Chinese electronic medical record (EMR) presents significant challenges for named entity recognition (NER) due to their specialized nature, unique language features, and diverse expressions. Traditionally, NER is treated as a sequence labeling task, where each token is assigned a label. Recent research has reframed NER within the machine reading comprehension (MRC) framework, extracting entities in a question-answer format, achieving state-of-the-art performance. However, these MRC-based methods have a significant limitation: they extract entities of various types independently, ignoring their interrelations. To address this, we introduce the Fusion Label Relations with MRC (FLR-MRC) model, which enhances the MRC model by implicitly capturing dependencies among entity types. FLR-MRC models interrelations between labels using graph attention networks, integrating these with textual data to identify entities. On the benchmark CMeEE and CCKS2017-CNER datasets, FLR-MRC achieves F1-scores of 0.6652 and 0.9101, respectively, outperforming existing clinical NER methods.

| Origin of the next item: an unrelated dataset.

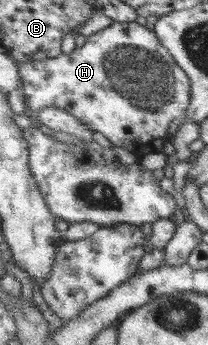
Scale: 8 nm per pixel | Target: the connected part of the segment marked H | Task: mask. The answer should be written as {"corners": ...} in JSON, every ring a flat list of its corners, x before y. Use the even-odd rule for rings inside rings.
{"corners":[[115,22,109,28,86,38,81,47,56,58,19,63,24,79,24,100,38,113,46,107,58,107,73,114,93,131,101,132,114,147,123,148,139,158,163,152,168,128,179,117,186,117,192,100,192,82,186,71,152,29,138,22]]}

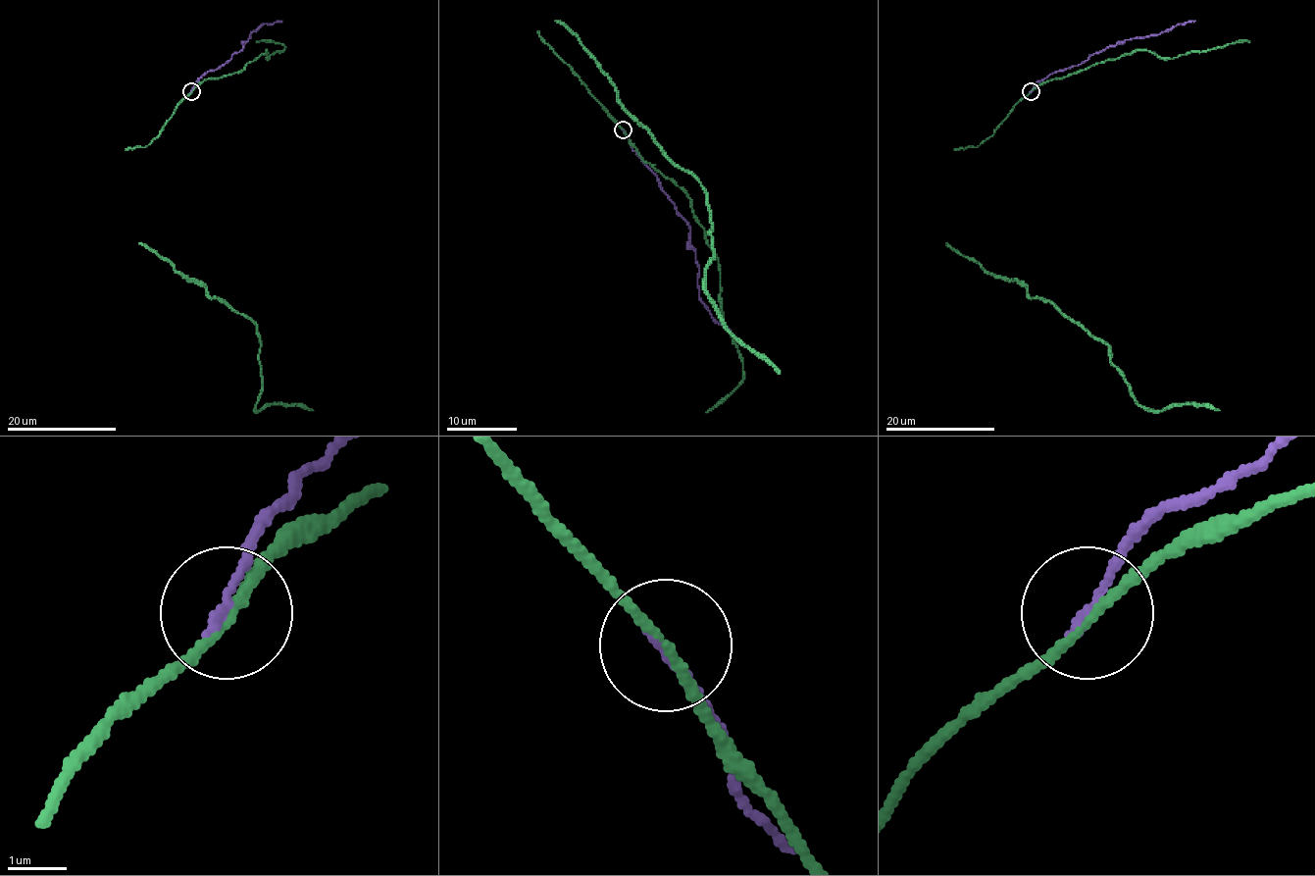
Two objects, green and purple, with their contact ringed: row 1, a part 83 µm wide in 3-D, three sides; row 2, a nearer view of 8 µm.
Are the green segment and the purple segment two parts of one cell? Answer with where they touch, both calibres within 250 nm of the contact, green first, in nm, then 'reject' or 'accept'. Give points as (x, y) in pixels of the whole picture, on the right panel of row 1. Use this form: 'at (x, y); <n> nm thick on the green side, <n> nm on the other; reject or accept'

由于其专业性、独特的语言特征和多样的表达方式,中文电子病历(EMR)在命名实体识别(NER)方面面临重大挑战。传统上,NER被视为一个序列标注任务,其中每个词元都被分配一个标签。最近的研究在机器阅读理解(MRC)框架内对NER进行了重新构建,以问答格式提取实体,取得了最优性能。然而,这些基于MRC的方法有一个重大局限性:它们独立提取各种类型的实体,忽略了它们之间的相互关系。为了解决这个问题,我们引入了融合标签关系的MRC(FLR-MRC)模型,该模型通过隐式捕捉实体类型之间的依赖关系来增强MRC模型。FLR-MRC使用图注意力网络对标签之间的关系进行建模,将这些关系与文本数据相结合以识别实体。在基准CMeEE和CCKS2017-CNER数据集上,FLR-MRC的F1分数分别达到0.6652和0.9101,优于现有的临床NER方法。